Individual Demonstration and Salvation

The good which is accomplished in church, society, and government derives from individual demonstration—from the proof in individual experience that divine Principle heals the sick and destroys sin. Such demonstration is the result of prayerful communion with God; of confident affirmation of His omnipotent goodness; of the active denial and rejection of any suggestion of a power apart from Him. Nothing can take the place of this spiritually mental work. The success of the Christian Science Cause, the vitality of its church, are directly dependent on individual understanding and demonstration. Every proof of the truths of Christian Science, however humble, contributes to the strength of the Cause.

Every member of the Church of Christ, Scientist, if he is proving the power of Christian Science in his individual experience by overcoming sickness and sin and witnessing to the beauty of the Christ-spirit, is helping to forward the Christian Science movement. In the stress of human activity incident to church work we need to be alert lest we neglect this individual spiritual demonstration. Rebuking the Pharisees' outward conformity to rules and their neglect of spiritual things, Jesus said, "These ought ye to have done, and not to leave the other undone."

The incalculable influence which Christian Science is exerting on human thinking today is due to the fact that Truth is being proved and utilized individually. Let the earnest worker remember this when he is tempted to believe that his work is ineffectual, that his right thinking is of little avail for mankind.

A Christian Scientist had worked for a long period to find the solution of a problem. Day after day she declared the truth about the problem as she had learned to do in Christian Science. There were times when she was tempted to give up. What did her individual problem matter anyway before the seeming enormity of world problems! But she refused to listen to the suggestions of apathy and discouragement, and she persisted. She studied the problem from all angles. Some days fresh light would come to her concerning it, but many times her work seemed to be merely reiterating statements concerning the same fundamental truths. Gradually, she began to feel within herself the effectiveness of the truth which she has been declaring. And then one day, in a most definite and unexpected manner, the problem was solved beautifully and completely.

» INSTRUCTIONS:
**a.** Answer each question using the article on individual demonstration:
(i) According to the article, demonstration results from prayerful communion with God, confident affirmation of His omnipotent goodness, and what third thing?
(ii) Whom did Jesus rebuke when he said, "These ought ye to have done, and not to leave the other undone"?
(iii) What was the Christian Scientist in the last paragraph tempted to do at times?
**b.** Using the article on individual demonstration, explain why an earnest worker should not believe that his right thinking is of little avail for mankind.
**c.** Carry on the article on individual demonstration from the point where it stops.
The rows come from a separate source and have no connection to the article on individual demonstration.

» STORED DATA:
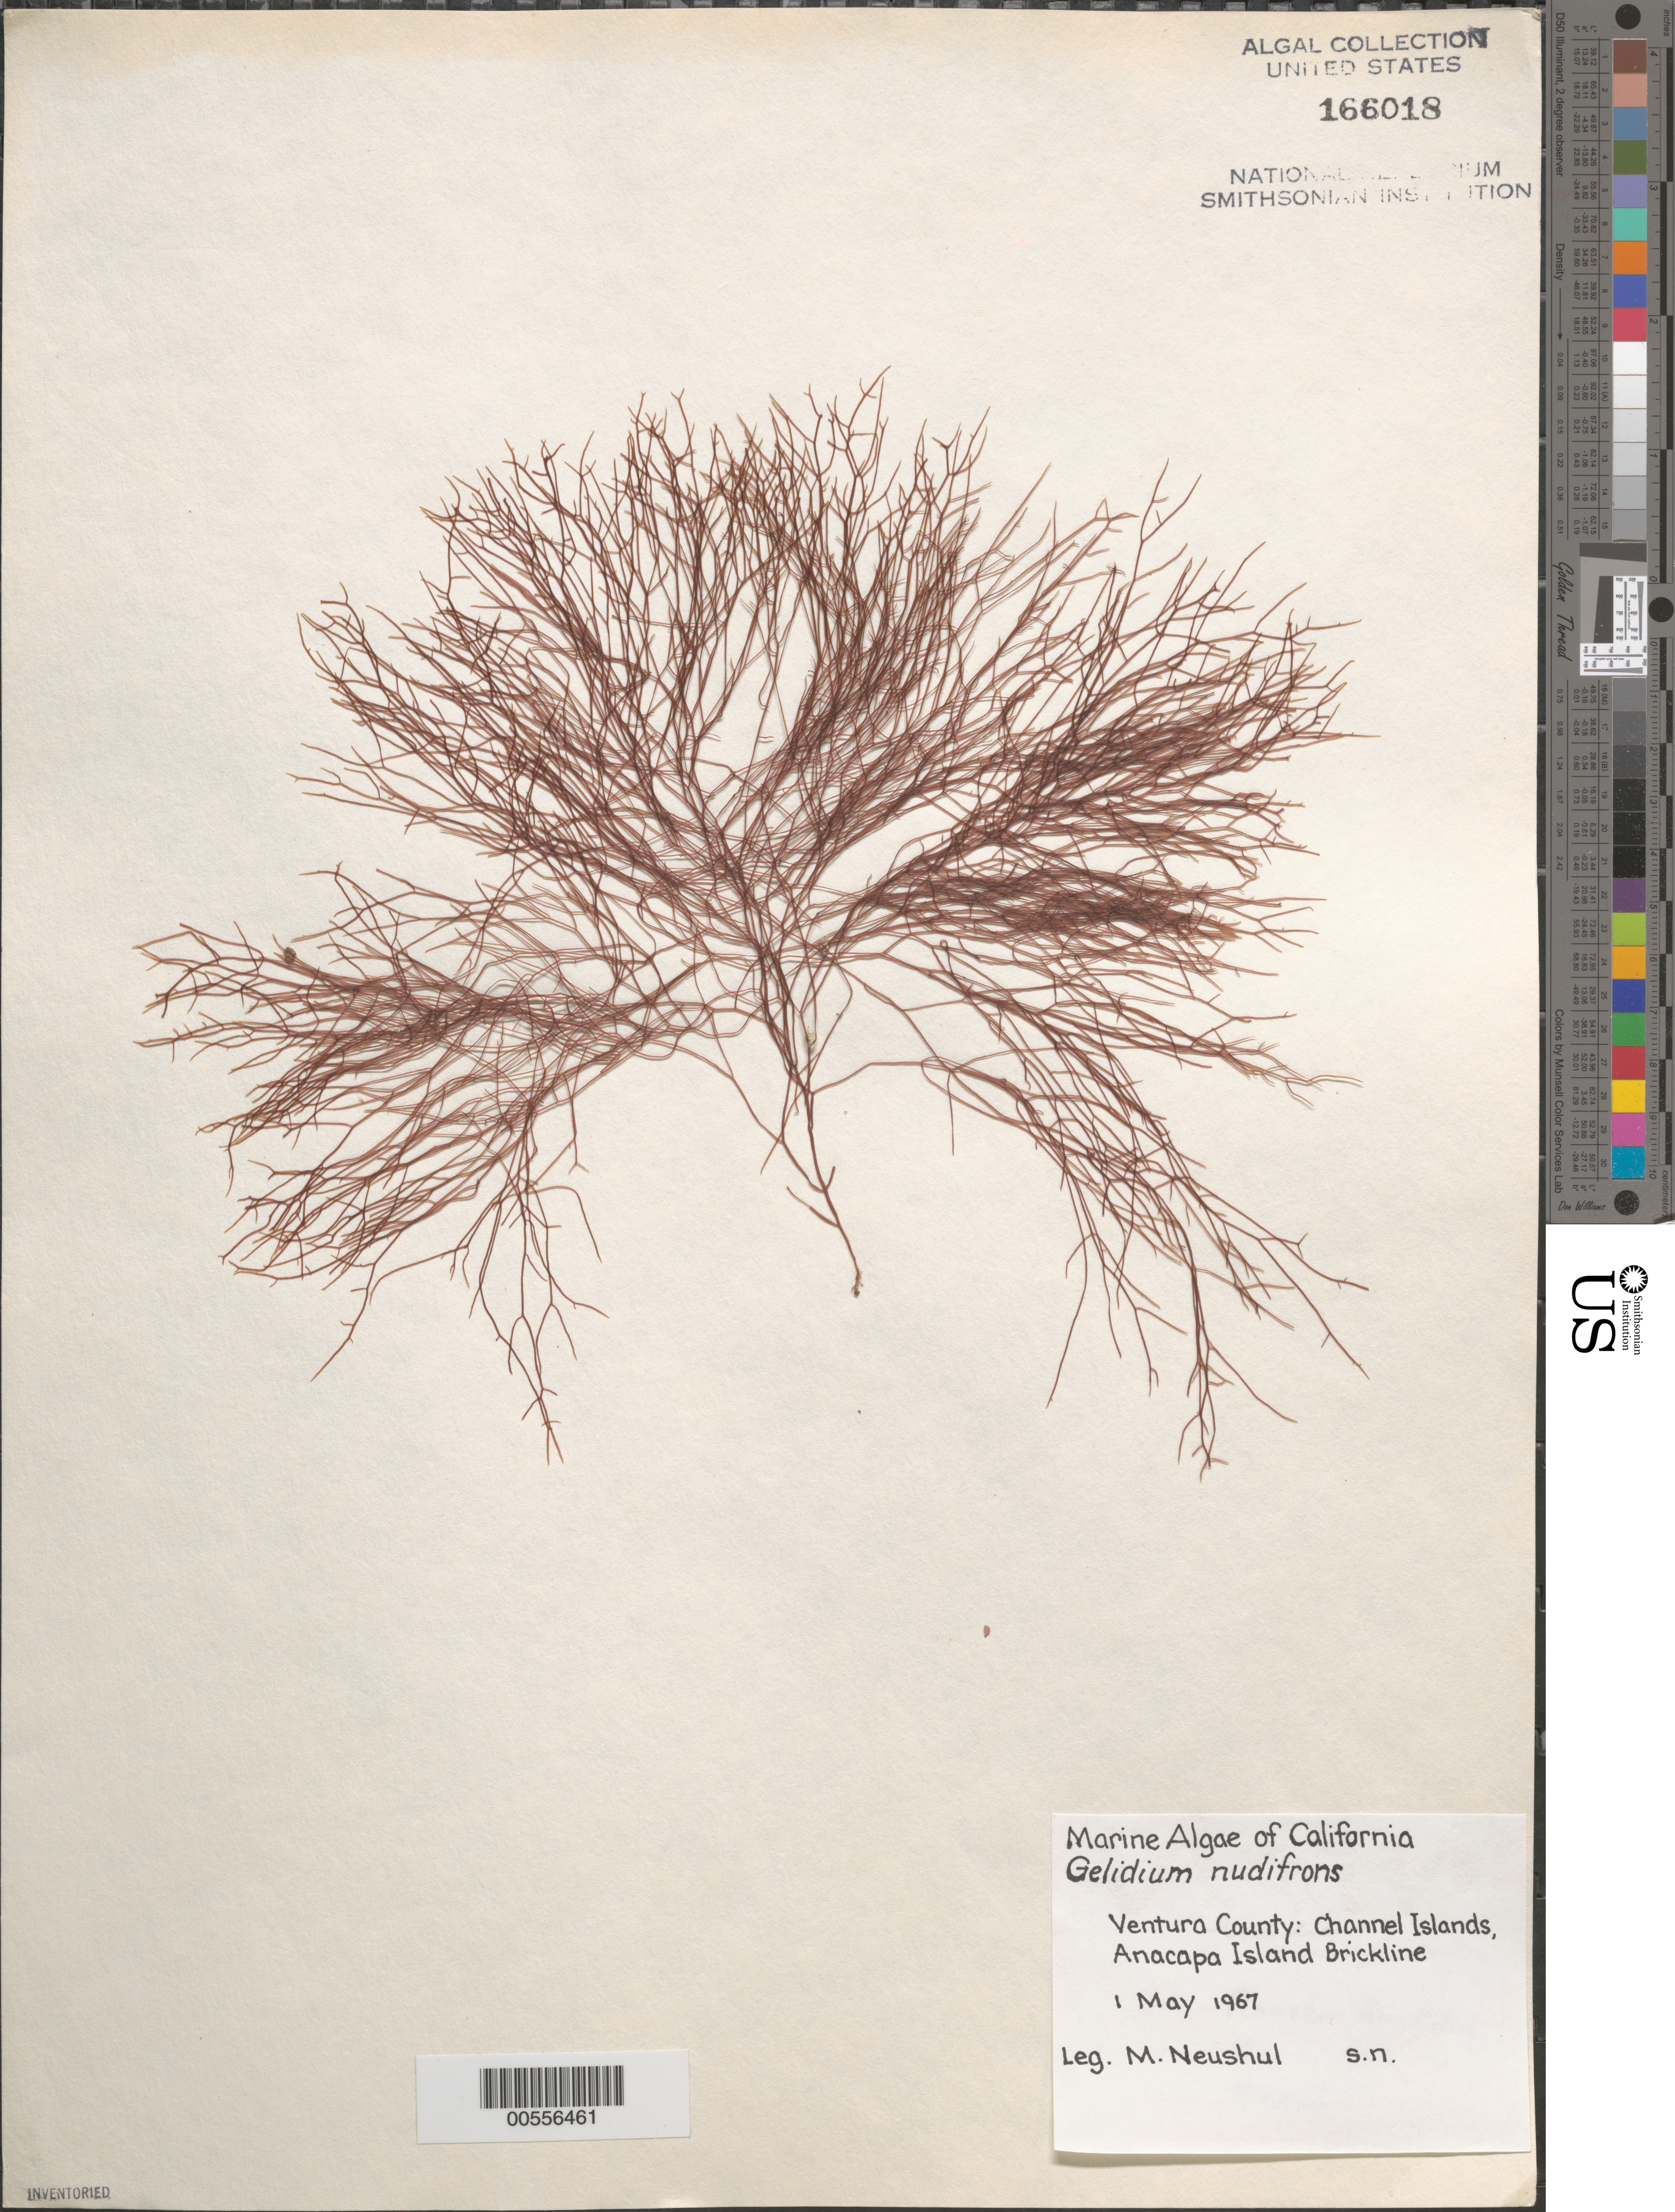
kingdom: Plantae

==

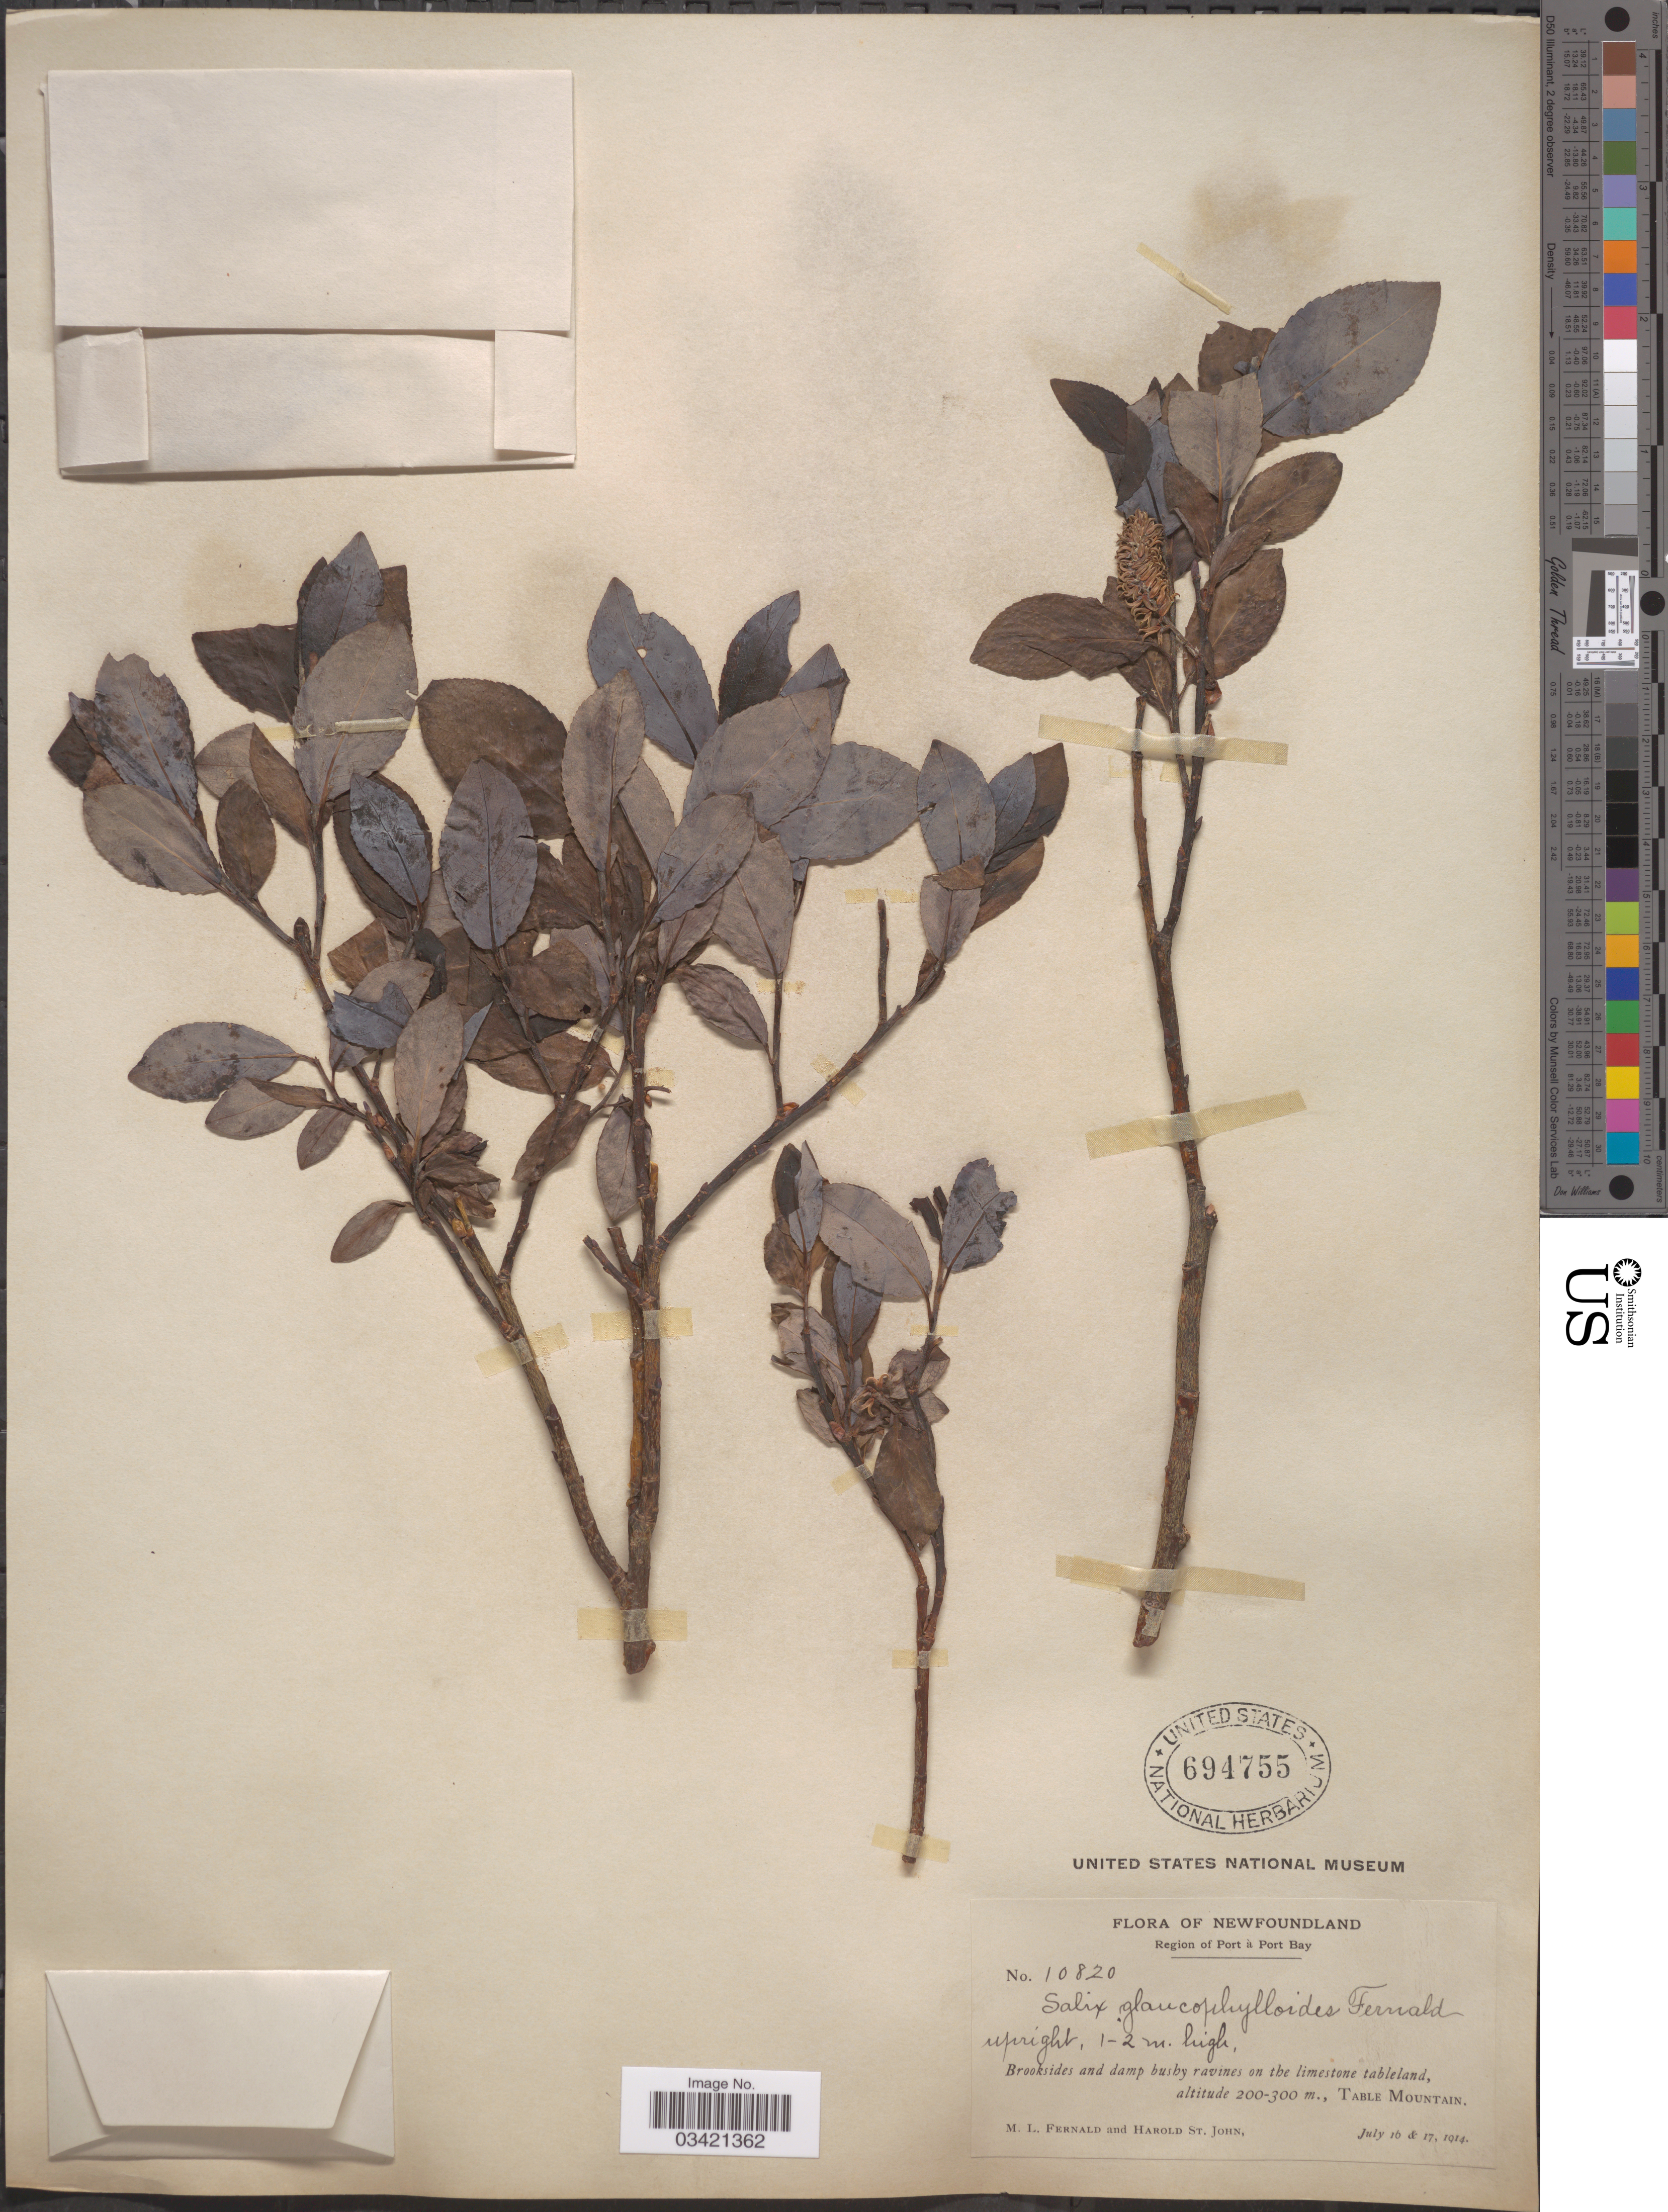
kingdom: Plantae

» TASK ANSWERS:
**a.**
(i) The active denial and rejection of any suggestion of a power apart from Him.
(ii) The Pharisees, for their outward conformity to rules and their neglect of spiritual things.
(iii) Give up.

**b.** The article states that the incalculable influence Christian Science is exerting on human thinking today comes from Truth being proved and utilized individually. Individual right thinking is therefore what produces that wider influence.

**c.**
The student was very grateful for this experience. Not only did she rejoice in the release which came to her, but she began to see that every demonstration can be made to serve and to enrich the Cause of Christian Science. It awakened her to realize how important is individual demonstration in relation to church work. She saw that unless she brought to her church activities the richness and assurance of individual proof, her work would be barren of true results and her own realization would soon be depleted.

Since salvation is the ultimate of demonstration, it must be individual. The Bible admonishes us, "Work our your own salvation with fear and trembling." And the teaching of Christian Science leave us in no doubt on this point. We learn therein that none of us can escape the responsibilities which fall upon us. The working out of our own salvation calls for active faith in God's willingness to deliver us from all evil. We are not obeying this behest, however, when we try to assume the responsibility for our brother's thinking or when we attempt to rely on others to do the work that is rightfully ours.

It is the human sense of affection which prompts us to hold to our loved ones and endeavor to push them into the kingdom of heaven, when what we need to do is to loose them and let them go, realizing that all true activity comes from the one Mind. This does not mean that we assume an attitude of indifference toward them. We must persistently know that all are always in "the kingdom of his dear Son." We leave all free to awaken to this fact.

Much of value may be learned by considering the story of the prodigal son in this connection. The father in Jesus' parable gave to his younger son, at his request, his portion of the inheritance and let him go out into the world. He did not try to manage the son's expenditure of his inheritance. He did not follow him with anxious thoughts, nor did he go with him and try to spare him the hard experience which were to teach him to distinguish spiritual food from the husks of materiality and to recognize the futility of material living. He did not deprive him of these priceless lessons. The father doubtless was confident that some day the son would return to his father's house. This was in no sense a repudiation. The father's warm affection reached out to him "when he was yet a great way off," reached out with the understanding that in reality he had never been separated from his father's home.

Mrs. Eddy defines "salvation" in part as "Life, Truth, and Love understood and demonstrated as supreme over all" (ibid.,p. 593). No one can understand Life, Truth, and Love for us—that understanding must be gained in our own consciousness. The sooner we recognize this fact and assume the responsibility which it entails, the more rapid will be our progress toward full salvation.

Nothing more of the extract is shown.